Carla D. O’Connor (University of Michigan), a leading expert in the areas of African American achievement, cultural studies, urban education, and ethnographic studies, delivered the AERA Wallace Foundation Lecture, “Educational Research and the Disruption of Racialized Distortions: Establishing a Wide-Angle View.” The lecture was chaired by Annual Meeting Co-Chair Jennifer Jellison Holme (University of Texas, Austin).

In her engaging discussion, O’Connor posed a challenge to the audience to think deliberately about how education researchers can design studies of educational inequality in ways that situate racially minoritized students and their families in expanded fields of view. Drawing on insights from James Baldwin, O’Connor also demonstrated that the image of Black people is regularly distorted, and that those distortions often have deadly consequences.

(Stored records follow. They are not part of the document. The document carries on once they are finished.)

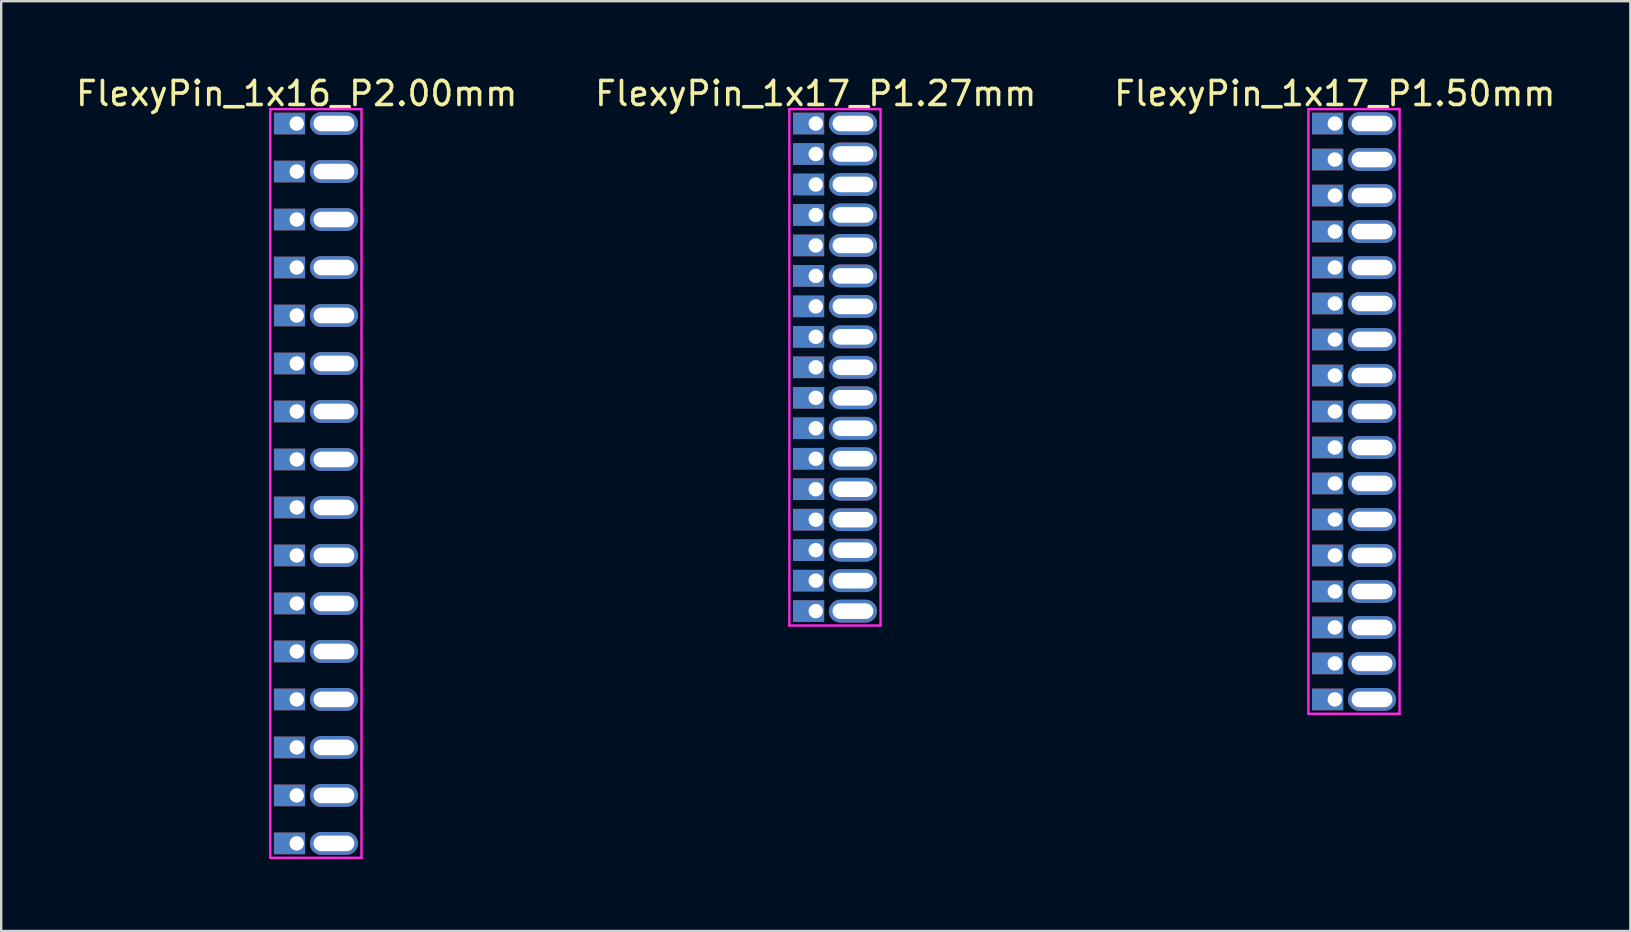
<source format=kicad_pcb>
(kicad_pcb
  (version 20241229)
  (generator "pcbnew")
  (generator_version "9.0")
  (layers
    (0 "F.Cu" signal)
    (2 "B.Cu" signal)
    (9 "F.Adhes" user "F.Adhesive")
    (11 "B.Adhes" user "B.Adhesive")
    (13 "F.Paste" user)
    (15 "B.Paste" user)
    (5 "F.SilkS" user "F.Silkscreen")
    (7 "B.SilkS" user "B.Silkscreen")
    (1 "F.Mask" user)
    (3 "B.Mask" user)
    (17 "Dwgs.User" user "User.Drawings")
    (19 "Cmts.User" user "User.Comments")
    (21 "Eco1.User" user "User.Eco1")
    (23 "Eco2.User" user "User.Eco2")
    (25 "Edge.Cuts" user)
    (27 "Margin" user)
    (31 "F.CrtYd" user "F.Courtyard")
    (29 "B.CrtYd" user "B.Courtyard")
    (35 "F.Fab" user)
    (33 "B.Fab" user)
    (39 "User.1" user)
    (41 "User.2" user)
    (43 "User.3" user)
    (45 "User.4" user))
  (footprint "FlexyPin_1x17_P1.27mm"
    (layer "F.Cu")
    (at 30.946 2.098)
    (property "Reference" "FlexyPin_1x17_P1.27mm" (at 0 -1.25 0) (layer "F.SilkS") (effects (font (size 1 1) (thickness 0.15))))
    (attr through_hole)
    (fp_line (start -1.1 -0.6) (end 2.7 -0.6) (stroke (width 0.1) (type solid)) (layer "F.CrtYd"))
    (fp_line (start -1.1 20.92) (end -1.1 -0.6) (stroke (width 0.1) (type solid)) (layer "F.CrtYd"))
    (fp_line (start 2.7 -0.6) (end 2.7 20.92) (stroke (width 0.1) (type solid)) (layer "F.CrtYd"))
    (fp_line (start 2.7 20.92) (end -1.1 20.92) (stroke (width 0.1) (type solid)) (layer "F.CrtYd"))
    (pad "" thru_hole oval (at 1.55 0) (size 2 0.95) (drill oval 1.7 0.65) (layers "*.Cu" "*.Mask"))
    (pad "" thru_hole oval (at 1.55 1.27) (size 2 0.95) (drill oval 1.7 0.65) (layers "*.Cu" "*.Mask"))
    (pad "" thru_hole oval (at 1.55 2.54) (size 2 0.95) (drill oval 1.7 0.65) (layers "*.Cu" "*.Mask"))
    (pad "" thru_hole oval (at 1.55 3.81) (size 2 0.95) (drill oval 1.7 0.65) (layers "*.Cu" "*.Mask"))
    (pad "" thru_hole oval (at 1.55 5.08) (size 2 0.95) (drill oval 1.7 0.65) (layers "*.Cu" "*.Mask"))
    (pad "" thru_hole oval (at 1.55 6.35) (size 2 0.95) (drill oval 1.7 0.65) (layers "*.Cu" "*.Mask"))
    (pad "" thru_hole oval (at 1.55 7.62) (size 2 0.95) (drill oval 1.7 0.65) (layers "*.Cu" "*.Mask"))
    (pad "" thru_hole oval (at 1.55 8.89) (size 2 0.95) (drill oval 1.7 0.65) (layers "*.Cu" "*.Mask"))
    (pad "" thru_hole oval (at 1.55 10.16) (size 2 0.95) (drill oval 1.7 0.65) (layers "*.Cu" "*.Mask"))
    (pad "" thru_hole oval (at 1.55 11.43) (size 2 0.95) (drill oval 1.7 0.65) (layers "*.Cu" "*.Mask"))
    (pad "" thru_hole oval (at 1.55 12.7) (size 2 0.95) (drill oval 1.7 0.65) (layers "*.Cu" "*.Mask"))
    (pad "" thru_hole oval (at 1.55 13.97) (size 2 0.95) (drill oval 1.7 0.65) (layers "*.Cu" "*.Mask"))
    (pad "" thru_hole oval (at 1.55 15.24) (size 2 0.95) (drill oval 1.7 0.65) (layers "*.Cu" "*.Mask"))
    (pad "" thru_hole oval (at 1.55 16.51) (size 2 0.95) (drill oval 1.7 0.65) (layers "*.Cu" "*.Mask"))
    (pad "" thru_hole oval (at 1.55 17.78) (size 2 0.95) (drill oval 1.7 0.65) (layers "*.Cu" "*.Mask"))
    (pad "" thru_hole oval (at 1.55 19.05) (size 2 0.95) (drill oval 1.7 0.65) (layers "*.Cu" "*.Mask"))
    (pad "" thru_hole oval (at 1.55 20.32) (size 2 0.95) (drill oval 1.7 0.65) (layers "*.Cu" "*.Mask"))
    (pad "1" thru_hole rect (at 0 0) (size 1.3 0.9) (drill 0.6 (offset -0.3 0)) (layers "*.Cu" "*.Mask"))
    (pad "2" thru_hole rect (at 0 1.27) (size 1.3 0.9) (drill 0.6 (offset -0.3 0)) (layers "*.Cu" "*.Mask"))
    (pad "3" thru_hole rect (at 0 2.54) (size 1.3 0.9) (drill 0.6 (offset -0.3 0)) (layers "*.Cu" "*.Mask"))
    (pad "4" thru_hole rect (at 0 3.81) (size 1.3 0.9) (drill 0.6 (offset -0.3 0)) (layers "*.Cu" "*.Mask"))
    (pad "5" thru_hole rect (at 0 5.08) (size 1.3 0.9) (drill 0.6 (offset -0.3 0)) (layers "*.Cu" "*.Mask"))
    (pad "6" thru_hole rect (at 0 6.35) (size 1.3 0.9) (drill 0.6 (offset -0.3 0)) (layers "*.Cu" "*.Mask"))
    (pad "7" thru_hole rect (at 0 7.62) (size 1.3 0.9) (drill 0.6 (offset -0.3 0)) (layers "*.Cu" "*.Mask"))
    (pad "8" thru_hole rect (at 0 8.89) (size 1.3 0.9) (drill 0.6 (offset -0.3 0)) (layers "*.Cu" "*.Mask"))
    (pad "9" thru_hole rect (at 0 10.16) (size 1.3 0.9) (drill 0.6 (offset -0.3 0)) (layers "*.Cu" "*.Mask"))
    (pad "10" thru_hole rect (at 0 11.43) (size 1.3 0.9) (drill 0.6 (offset -0.3 0)) (layers "*.Cu" "*.Mask"))
    (pad "11" thru_hole rect (at 0 12.7) (size 1.3 0.9) (drill 0.6 (offset -0.3 0)) (layers "*.Cu" "*.Mask"))
    (pad "12" thru_hole rect (at 0 13.97) (size 1.3 0.9) (drill 0.6 (offset -0.3 0)) (layers "*.Cu" "*.Mask"))
    (pad "13" thru_hole rect (at 0 15.24) (size 1.3 0.9) (drill 0.6 (offset -0.3 0)) (layers "*.Cu" "*.Mask"))
    (pad "14" thru_hole rect (at 0 16.51) (size 1.3 0.9) (drill 0.6 (offset -0.3 0)) (layers "*.Cu" "*.Mask"))
    (pad "15" thru_hole rect (at 0 17.78) (size 1.3 0.9) (drill 0.6 (offset -0.3 0)) (layers "*.Cu" "*.Mask"))
    (pad "16" thru_hole rect (at 0 19.05) (size 1.3 0.9) (drill 0.6 (offset -0.3 0)) (layers "*.Cu" "*.Mask"))
    (pad "17" thru_hole rect (at 0 20.32) (size 1.3 0.9) (drill 0.6 (offset -0.3 0)) (layers "*.Cu" "*.Mask")))
  (footprint "FlexyPin_1x16_P2.00mm"
    (layer "F.Cu")
    (at 9.315 2.098)
    (property "Reference" "FlexyPin_1x16_P2.00mm" (at 0 -1.25 0) (layer "F.SilkS") (effects (font (size 1 1) (thickness 0.15))))
    (attr through_hole)
    (fp_line (start -1.1 -0.6) (end 2.7 -0.6) (stroke (width 0.1) (type solid)) (layer "F.CrtYd"))
    (fp_line (start -1.1 30.6) (end -1.1 -0.6) (stroke (width 0.1) (type solid)) (layer "F.CrtYd"))
    (fp_line (start 2.7 -0.6) (end 2.7 30.6) (stroke (width 0.1) (type solid)) (layer "F.CrtYd"))
    (fp_line (start 2.7 30.6) (end -1.1 30.6) (stroke (width 0.1) (type solid)) (layer "F.CrtYd"))
    (pad "" thru_hole oval (at 1.55 0) (size 2 0.95) (drill oval 1.7 0.65) (layers "*.Cu" "*.Mask"))
    (pad "" thru_hole oval (at 1.55 2) (size 2 0.95) (drill oval 1.7 0.65) (layers "*.Cu" "*.Mask"))
    (pad "" thru_hole oval (at 1.55 4) (size 2 0.95) (drill oval 1.7 0.65) (layers "*.Cu" "*.Mask"))
    (pad "" thru_hole oval (at 1.55 6) (size 2 0.95) (drill oval 1.7 0.65) (layers "*.Cu" "*.Mask"))
    (pad "" thru_hole oval (at 1.55 8) (size 2 0.95) (drill oval 1.7 0.65) (layers "*.Cu" "*.Mask"))
    (pad "" thru_hole oval (at 1.55 10) (size 2 0.95) (drill oval 1.7 0.65) (layers "*.Cu" "*.Mask"))
    (pad "" thru_hole oval (at 1.55 12) (size 2 0.95) (drill oval 1.7 0.65) (layers "*.Cu" "*.Mask"))
    (pad "" thru_hole oval (at 1.55 14) (size 2 0.95) (drill oval 1.7 0.65) (layers "*.Cu" "*.Mask"))
    (pad "" thru_hole oval (at 1.55 16) (size 2 0.95) (drill oval 1.7 0.65) (layers "*.Cu" "*.Mask"))
    (pad "" thru_hole oval (at 1.55 18) (size 2 0.95) (drill oval 1.7 0.65) (layers "*.Cu" "*.Mask"))
    (pad "" thru_hole oval (at 1.55 20) (size 2 0.95) (drill oval 1.7 0.65) (layers "*.Cu" "*.Mask"))
    (pad "" thru_hole oval (at 1.55 22) (size 2 0.95) (drill oval 1.7 0.65) (layers "*.Cu" "*.Mask"))
    (pad "" thru_hole oval (at 1.55 24) (size 2 0.95) (drill oval 1.7 0.65) (layers "*.Cu" "*.Mask"))
    (pad "" thru_hole oval (at 1.55 26) (size 2 0.95) (drill oval 1.7 0.65) (layers "*.Cu" "*.Mask"))
    (pad "" thru_hole oval (at 1.55 28) (size 2 0.95) (drill oval 1.7 0.65) (layers "*.Cu" "*.Mask"))
    (pad "" thru_hole oval (at 1.55 30) (size 2 0.95) (drill oval 1.7 0.65) (layers "*.Cu" "*.Mask"))
    (pad "1" thru_hole rect (at 0 0) (size 1.3 0.9) (drill 0.6 (offset -0.3 0)) (layers "*.Cu" "*.Mask"))
    (pad "2" thru_hole rect (at 0 2) (size 1.3 0.9) (drill 0.6 (offset -0.3 0)) (layers "*.Cu" "*.Mask"))
    (pad "3" thru_hole rect (at 0 4) (size 1.3 0.9) (drill 0.6 (offset -0.3 0)) (layers "*.Cu" "*.Mask"))
    (pad "4" thru_hole rect (at 0 6) (size 1.3 0.9) (drill 0.6 (offset -0.3 0)) (layers "*.Cu" "*.Mask"))
    (pad "5" thru_hole rect (at 0 8) (size 1.3 0.9) (drill 0.6 (offset -0.3 0)) (layers "*.Cu" "*.Mask"))
    (pad "6" thru_hole rect (at 0 10) (size 1.3 0.9) (drill 0.6 (offset -0.3 0)) (layers "*.Cu" "*.Mask"))
    (pad "7" thru_hole rect (at 0 12) (size 1.3 0.9) (drill 0.6 (offset -0.3 0)) (layers "*.Cu" "*.Mask"))
    (pad "8" thru_hole rect (at 0 14) (size 1.3 0.9) (drill 0.6 (offset -0.3 0)) (layers "*.Cu" "*.Mask"))
    (pad "9" thru_hole rect (at 0 16) (size 1.3 0.9) (drill 0.6 (offset -0.3 0)) (layers "*.Cu" "*.Mask"))
    (pad "10" thru_hole rect (at 0 18) (size 1.3 0.9) (drill 0.6 (offset -0.3 0)) (layers "*.Cu" "*.Mask"))
    (pad "11" thru_hole rect (at 0 20) (size 1.3 0.9) (drill 0.6 (offset -0.3 0)) (layers "*.Cu" "*.Mask"))
    (pad "12" thru_hole rect (at 0 22) (size 1.3 0.9) (drill 0.6 (offset -0.3 0)) (layers "*.Cu" "*.Mask"))
    (pad "13" thru_hole rect (at 0 24) (size 1.3 0.9) (drill 0.6 (offset -0.3 0)) (layers "*.Cu" "*.Mask"))
    (pad "14" thru_hole rect (at 0 26) (size 1.3 0.9) (drill 0.6 (offset -0.3 0)) (layers "*.Cu" "*.Mask"))
    (pad "15" thru_hole rect (at 0 28) (size 1.3 0.9) (drill 0.6 (offset -0.3 0)) (layers "*.Cu" "*.Mask"))
    (pad "16" thru_hole rect (at 0 30) (size 1.3 0.9) (drill 0.6 (offset -0.3 0)) (layers "*.Cu" "*.Mask")))
  (footprint "FlexyPin_1x17_P1.50mm"
    (layer "F.Cu")
    (at 52.577 2.098)
    (property "Reference" "FlexyPin_1x17_P1.50mm" (at 0 -1.25 0) (layer "F.SilkS") (effects (font (size 1 1) (thickness 0.15))))
    (attr through_hole)
    (fp_line (start -1.1 -0.6) (end 2.7 -0.6) (stroke (width 0.1) (type solid)) (layer "F.CrtYd"))
    (fp_line (start -1.1 24.6) (end -1.1 -0.6) (stroke (width 0.1) (type solid)) (layer "F.CrtYd"))
    (fp_line (start 2.7 -0.6) (end 2.7 24.6) (stroke (width 0.1) (type solid)) (layer "F.CrtYd"))
    (fp_line (start 2.7 24.6) (end -1.1 24.6) (stroke (width 0.1) (type solid)) (layer "F.CrtYd"))
    (pad "" thru_hole oval (at 1.55 0) (size 2 0.95) (drill oval 1.7 0.65) (layers "*.Cu" "*.Mask"))
    (pad "" thru_hole oval (at 1.55 1.5) (size 2 0.95) (drill oval 1.7 0.65) (layers "*.Cu" "*.Mask"))
    (pad "" thru_hole oval (at 1.55 3) (size 2 0.95) (drill oval 1.7 0.65) (layers "*.Cu" "*.Mask"))
    (pad "" thru_hole oval (at 1.55 4.5) (size 2 0.95) (drill oval 1.7 0.65) (layers "*.Cu" "*.Mask"))
    (pad "" thru_hole oval (at 1.55 6) (size 2 0.95) (drill oval 1.7 0.65) (layers "*.Cu" "*.Mask"))
    (pad "" thru_hole oval (at 1.55 7.5) (size 2 0.95) (drill oval 1.7 0.65) (layers "*.Cu" "*.Mask"))
    (pad "" thru_hole oval (at 1.55 9) (size 2 0.95) (drill oval 1.7 0.65) (layers "*.Cu" "*.Mask"))
    (pad "" thru_hole oval (at 1.55 10.5) (size 2 0.95) (drill oval 1.7 0.65) (layers "*.Cu" "*.Mask"))
    (pad "" thru_hole oval (at 1.55 12) (size 2 0.95) (drill oval 1.7 0.65) (layers "*.Cu" "*.Mask"))
    (pad "" thru_hole oval (at 1.55 13.5) (size 2 0.95) (drill oval 1.7 0.65) (layers "*.Cu" "*.Mask"))
    (pad "" thru_hole oval (at 1.55 15) (size 2 0.95) (drill oval 1.7 0.65) (layers "*.Cu" "*.Mask"))
    (pad "" thru_hole oval (at 1.55 16.5) (size 2 0.95) (drill oval 1.7 0.65) (layers "*.Cu" "*.Mask"))
    (pad "" thru_hole oval (at 1.55 18) (size 2 0.95) (drill oval 1.7 0.65) (layers "*.Cu" "*.Mask"))
    (pad "" thru_hole oval (at 1.55 19.5) (size 2 0.95) (drill oval 1.7 0.65) (layers "*.Cu" "*.Mask"))
    (pad "" thru_hole oval (at 1.55 21) (size 2 0.95) (drill oval 1.7 0.65) (layers "*.Cu" "*.Mask"))
    (pad "" thru_hole oval (at 1.55 22.5) (size 2 0.95) (drill oval 1.7 0.65) (layers "*.Cu" "*.Mask"))
    (pad "" thru_hole oval (at 1.55 24) (size 2 0.95) (drill oval 1.7 0.65) (layers "*.Cu" "*.Mask"))
    (pad "1" thru_hole rect (at 0 0) (size 1.3 0.9) (drill 0.6 (offset -0.3 0)) (layers "*.Cu" "*.Mask"))
    (pad "2" thru_hole rect (at 0 1.5) (size 1.3 0.9) (drill 0.6 (offset -0.3 0)) (layers "*.Cu" "*.Mask"))
    (pad "3" thru_hole rect (at 0 3) (size 1.3 0.9) (drill 0.6 (offset -0.3 0)) (layers "*.Cu" "*.Mask"))
    (pad "4" thru_hole rect (at 0 4.5) (size 1.3 0.9) (drill 0.6 (offset -0.3 0)) (layers "*.Cu" "*.Mask"))
    (pad "5" thru_hole rect (at 0 6) (size 1.3 0.9) (drill 0.6 (offset -0.3 0)) (layers "*.Cu" "*.Mask"))
    (pad "6" thru_hole rect (at 0 7.5) (size 1.3 0.9) (drill 0.6 (offset -0.3 0)) (layers "*.Cu" "*.Mask"))
    (pad "7" thru_hole rect (at 0 9) (size 1.3 0.9) (drill 0.6 (offset -0.3 0)) (layers "*.Cu" "*.Mask"))
    (pad "8" thru_hole rect (at 0 10.5) (size 1.3 0.9) (drill 0.6 (offset -0.3 0)) (layers "*.Cu" "*.Mask"))
    (pad "9" thru_hole rect (at 0 12) (size 1.3 0.9) (drill 0.6 (offset -0.3 0)) (layers "*.Cu" "*.Mask"))
    (pad "10" thru_hole rect (at 0 13.5) (size 1.3 0.9) (drill 0.6 (offset -0.3 0)) (layers "*.Cu" "*.Mask"))
    (pad "11" thru_hole rect (at 0 15) (size 1.3 0.9) (drill 0.6 (offset -0.3 0)) (layers "*.Cu" "*.Mask"))
    (pad "12" thru_hole rect (at 0 16.5) (size 1.3 0.9) (drill 0.6 (offset -0.3 0)) (layers "*.Cu" "*.Mask"))
    (pad "13" thru_hole rect (at 0 18) (size 1.3 0.9) (drill 0.6 (offset -0.3 0)) (layers "*.Cu" "*.Mask"))
    (pad "14" thru_hole rect (at 0 19.5) (size 1.3 0.9) (drill 0.6 (offset -0.3 0)) (layers "*.Cu" "*.Mask"))
    (pad "15" thru_hole rect (at 0 21) (size 1.3 0.9) (drill 0.6 (offset -0.3 0)) (layers "*.Cu" "*.Mask"))
    (pad "16" thru_hole rect (at 0 22.5) (size 1.3 0.9) (drill 0.6 (offset -0.3 0)) (layers "*.Cu" "*.Mask"))
    (pad "17" thru_hole rect (at 0 24) (size 1.3 0.9) (drill 0.6 (offset -0.3 0)) (layers "*.Cu" "*.Mask")))
  (gr_rect
    (start -3 -3)
    (end 64.893 35.748)
    (stroke (width 0.1) (type default))
    (fill no)
    (layer "Edge.Cuts")))
</source>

“These consequences have been marked via the bodies of Eleanor Bumpers, Erica Garnder, Trayvon Martin, Deborah Danner, Philando Castille, Tamir Rice, Sandra Bland, Renisha McBride, Michael Brown, Oscar Grant, Tyisha Sheree Miller, and Antwon Rose,” said O’Connor. “The consequences may be particularly intractable as per their articulation in everyday and mundane interactions that have become routinized in systematically structured school inequality.”

O’Connor also demonstrated how taken-for-granted everyday racial microinteractions and the embedded distortions of marginalized communities compound over time to produce and reify educational stratification and inequality.

“If we only study the problems related to Brown and Black communities, and we do not study the problems within wealthy and White communities, we frame these problems from a White perspective and create Whiteness as the norm,” said O’Connor. “We must privilege the voice and perspective of those most subject to distortion.”

Videos of both lectures will soon be posted on the AERA website. Solorzano has just assumed responsibility as chair of the AERA Fellows Committee and O’Conner has taken the helm of the AERA Journal Publications Committee.